§ Information given
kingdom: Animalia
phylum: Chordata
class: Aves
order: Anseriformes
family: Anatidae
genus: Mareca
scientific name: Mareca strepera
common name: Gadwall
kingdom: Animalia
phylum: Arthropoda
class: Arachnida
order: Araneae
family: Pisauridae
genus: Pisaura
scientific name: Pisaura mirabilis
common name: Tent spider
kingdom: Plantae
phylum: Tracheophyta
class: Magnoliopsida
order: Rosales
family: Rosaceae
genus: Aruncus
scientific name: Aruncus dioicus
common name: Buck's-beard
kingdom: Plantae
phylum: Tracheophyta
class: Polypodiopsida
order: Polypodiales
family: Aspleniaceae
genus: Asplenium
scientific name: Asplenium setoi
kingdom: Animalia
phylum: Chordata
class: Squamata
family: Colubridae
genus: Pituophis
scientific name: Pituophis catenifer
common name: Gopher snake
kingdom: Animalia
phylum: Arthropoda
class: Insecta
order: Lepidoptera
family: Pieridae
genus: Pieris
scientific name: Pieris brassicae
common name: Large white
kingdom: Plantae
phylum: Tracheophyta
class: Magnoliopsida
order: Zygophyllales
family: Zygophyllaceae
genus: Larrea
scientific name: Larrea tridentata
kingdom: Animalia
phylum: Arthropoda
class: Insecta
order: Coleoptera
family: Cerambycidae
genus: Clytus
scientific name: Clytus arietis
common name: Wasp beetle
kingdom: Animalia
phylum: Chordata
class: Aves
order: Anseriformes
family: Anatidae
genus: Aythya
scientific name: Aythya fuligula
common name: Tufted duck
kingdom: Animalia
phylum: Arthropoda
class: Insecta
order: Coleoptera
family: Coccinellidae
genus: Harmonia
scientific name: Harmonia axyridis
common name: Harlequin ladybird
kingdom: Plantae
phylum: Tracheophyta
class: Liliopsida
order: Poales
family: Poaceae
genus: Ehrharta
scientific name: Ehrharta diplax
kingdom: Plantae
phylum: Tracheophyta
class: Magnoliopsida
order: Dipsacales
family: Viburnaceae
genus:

§ Work to complete
Return every line of the listing above without any change, keeping the original order from start to finish.

§ Correct result
kingdom: Animalia
phylum: Chordata
class: Aves
order: Anseriformes
family: Anatidae
genus: Mareca
scientific name: Mareca strepera
common name: Gadwall
kingdom: Animalia
phylum: Arthropoda
class: Arachnida
order: Araneae
family: Pisauridae
genus: Pisaura
scientific name: Pisaura mirabilis
common name: Tent spider
kingdom: Plantae
phylum: Tracheophyta
class: Magnoliopsida
order: Rosales
family: Rosaceae
genus: Aruncus
scientific name: Aruncus dioicus
common name: Buck's-beard
kingdom: Plantae
phylum: Tracheophyta
class: Polypodiopsida
order: Polypodiales
family: Aspleniaceae
genus: Asplenium
scientific name: Asplenium setoi
kingdom: Animalia
phylum: Chordata
class: Squamata
family: Colubridae
genus: Pituophis
scientific name: Pituophis catenifer
common name: Gopher snake
kingdom: Animalia
phylum: Arthropoda
class: Insecta
order: Lepidoptera
family: Pieridae
genus: Pieris
scientific name: Pieris brassicae
common name: Large white
kingdom: Plantae
phylum: Tracheophyta
class: Magnoliopsida
order: Zygophyllales
family: Zygophyllaceae
genus: Larrea
scientific name: Larrea tridentata
kingdom: Animalia
phylum: Arthropoda
class: Insecta
order: Coleoptera
family: Cerambycidae
genus: Clytus
scientific name: Clytus arietis
common name: Wasp beetle
kingdom: Animalia
phylum: Chordata
class: Aves
order: Anseriformes
family: Anatidae
genus: Aythya
scientific name: Aythya fuligula
common name: Tufted duck
kingdom: Animalia
phylum: Arthropoda
class: Insecta
order: Coleoptera
family: Coccinellidae
genus: Harmonia
scientific name: Harmonia axyridis
common name: Harlequin ladybird
kingdom: Plantae
phylum: Tracheophyta
class: Liliopsida
order: Poales
family: Poaceae
genus: Ehrharta
scientific name: Ehrharta diplax
kingdom: Plantae
phylum: Tracheophyta
class: Magnoliopsida
order: Dipsacales
family: Viburnaceae
genus:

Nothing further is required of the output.